== SUPPLIED TEXT ==
◇ ◇ ◇

Managing Organisational Change in Heritage Settings

9th February, 2022

This resource is paired with: Values-Led Leadership Through Change

Many of the plans I’m working on are 18 months. I don’t think I’ve written a five-year business plan with a client for two or three years.

Introduction

The tempo of change has been picking up noticeably in the past few years. Brexit and the digital transformation were among the factors causing UK organisations to rethink, even before the systemic shock of the pandemic. Added to this is the realisation that the climate emergency will call for another wave of change throughout the 2020s, making managing organisational change in heritage an important skill.

Heritage organisations may be less likely than some other types of organisations to see change as good in itself. Despite this, many have had to change in response to the events and challenges of Covid-19. Sometimes a change of tack can be exactly what some heritage organisations need to succeed in their aim of preservation, while also surviving financially and retaining their audiences.

As this article will explain, organisational change can be a better experience if it’s understood through a social and human lens, rather than an impersonal strategic shift. It also gives practical advice about applying emergent business planning and structures for sifting ideas, so that you can identify which of dozens of possibilities are a good way forwards for your organisation.

About this article

This article is drawn from a talk originally given by independent coach Ellen O’Hara, via Creative United, as part of the Rebuilding Heritage training programme. You can watch the whole webinar here.

Creating the Capacity for Change

“Change is a social process – it’s a human process. If we remember that as leaders and think about how we can embed that into our change plans, then we’ll have a much greater chance of success.”

◇ ◇ ◇

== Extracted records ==
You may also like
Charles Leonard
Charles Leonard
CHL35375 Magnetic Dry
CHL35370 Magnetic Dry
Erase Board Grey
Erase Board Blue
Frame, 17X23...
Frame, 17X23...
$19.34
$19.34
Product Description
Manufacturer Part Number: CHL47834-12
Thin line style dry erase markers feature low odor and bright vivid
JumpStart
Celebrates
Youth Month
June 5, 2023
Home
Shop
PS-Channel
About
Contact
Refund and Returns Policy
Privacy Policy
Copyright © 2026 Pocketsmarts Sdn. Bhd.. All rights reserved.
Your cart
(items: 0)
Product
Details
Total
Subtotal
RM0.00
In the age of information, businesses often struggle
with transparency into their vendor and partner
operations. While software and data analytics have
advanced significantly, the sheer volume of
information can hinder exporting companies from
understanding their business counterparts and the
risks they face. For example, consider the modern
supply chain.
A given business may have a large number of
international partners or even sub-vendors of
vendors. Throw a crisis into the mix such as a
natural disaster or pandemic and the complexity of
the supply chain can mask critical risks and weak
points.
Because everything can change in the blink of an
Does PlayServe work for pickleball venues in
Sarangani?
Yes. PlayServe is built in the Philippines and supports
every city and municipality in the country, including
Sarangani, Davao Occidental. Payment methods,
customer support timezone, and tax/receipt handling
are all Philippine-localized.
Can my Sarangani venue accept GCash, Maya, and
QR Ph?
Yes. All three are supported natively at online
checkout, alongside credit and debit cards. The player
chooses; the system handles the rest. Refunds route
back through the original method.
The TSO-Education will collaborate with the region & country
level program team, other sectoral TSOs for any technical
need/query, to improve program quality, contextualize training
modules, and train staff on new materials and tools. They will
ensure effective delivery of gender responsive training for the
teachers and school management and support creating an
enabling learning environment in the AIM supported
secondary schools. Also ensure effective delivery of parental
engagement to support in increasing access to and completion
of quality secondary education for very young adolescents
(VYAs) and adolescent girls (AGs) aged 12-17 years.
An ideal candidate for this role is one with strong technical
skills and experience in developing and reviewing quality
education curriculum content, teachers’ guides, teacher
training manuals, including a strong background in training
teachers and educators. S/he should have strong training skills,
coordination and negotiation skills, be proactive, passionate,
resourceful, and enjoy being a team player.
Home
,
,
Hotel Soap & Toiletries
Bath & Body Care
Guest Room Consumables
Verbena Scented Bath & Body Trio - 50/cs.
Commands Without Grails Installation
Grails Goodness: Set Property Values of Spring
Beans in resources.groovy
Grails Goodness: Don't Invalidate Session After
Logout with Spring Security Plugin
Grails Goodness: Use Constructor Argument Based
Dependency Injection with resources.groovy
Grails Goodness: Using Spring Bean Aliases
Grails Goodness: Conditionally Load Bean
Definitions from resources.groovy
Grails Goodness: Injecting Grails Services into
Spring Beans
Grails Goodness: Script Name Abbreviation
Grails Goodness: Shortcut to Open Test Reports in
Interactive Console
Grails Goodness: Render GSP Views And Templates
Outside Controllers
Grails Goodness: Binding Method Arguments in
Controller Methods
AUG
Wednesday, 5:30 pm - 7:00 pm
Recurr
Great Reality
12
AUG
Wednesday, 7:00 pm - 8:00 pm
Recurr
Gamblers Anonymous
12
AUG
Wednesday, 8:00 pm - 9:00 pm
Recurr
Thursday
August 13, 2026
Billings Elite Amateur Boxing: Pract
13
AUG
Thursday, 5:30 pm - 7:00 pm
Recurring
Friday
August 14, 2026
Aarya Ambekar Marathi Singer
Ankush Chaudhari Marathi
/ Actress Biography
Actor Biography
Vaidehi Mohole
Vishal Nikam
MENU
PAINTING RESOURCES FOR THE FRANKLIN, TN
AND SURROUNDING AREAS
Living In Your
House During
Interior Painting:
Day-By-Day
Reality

◇ ◇ ◇

Rewrite the part of the article on managing change in heritage settings between "The tempo of" and "retaining their audiences.", inclusive, swapping "audiences" for "visitors". These items have no connection to the article on managing change in heritage settings.

== YOUR SOLUTION ==
The tempo of change has been picking up noticeably in the past few years. Brexit and the digital transformation were among the factors causing UK organisations to rethink, even before the systemic shock of the pandemic. Added to this is the realisation that the climate emergency will call for another wave of change throughout the 2020s, making managing organisational change in heritage an important skill.

Heritage organisations may be less likely than some other types of organisations to see change as good in itself. Despite this, many have had to change in response to the events and challenges of Covid-19. Sometimes a change of tack can be exactly what some heritage organisations need to succeed in their aim of preservation, while also surviving financially and retaining their visitors.